[Collected data]

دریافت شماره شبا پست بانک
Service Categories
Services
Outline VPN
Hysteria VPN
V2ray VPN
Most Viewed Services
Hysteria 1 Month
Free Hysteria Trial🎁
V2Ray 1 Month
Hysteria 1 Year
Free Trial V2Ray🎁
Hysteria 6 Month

Request = The span to print begins at the line containing "Hysteria VPN" and ends at the final line of the entries; print it exactly and print nothing else.

Output of the exercise =
Hysteria VPN
V2ray VPN
Most Viewed Services
Hysteria 1 Month
Free Hysteria Trial🎁
V2Ray 1 Month
Hysteria 1 Year
Free Trial V2Ray🎁
Hysteria 6 Month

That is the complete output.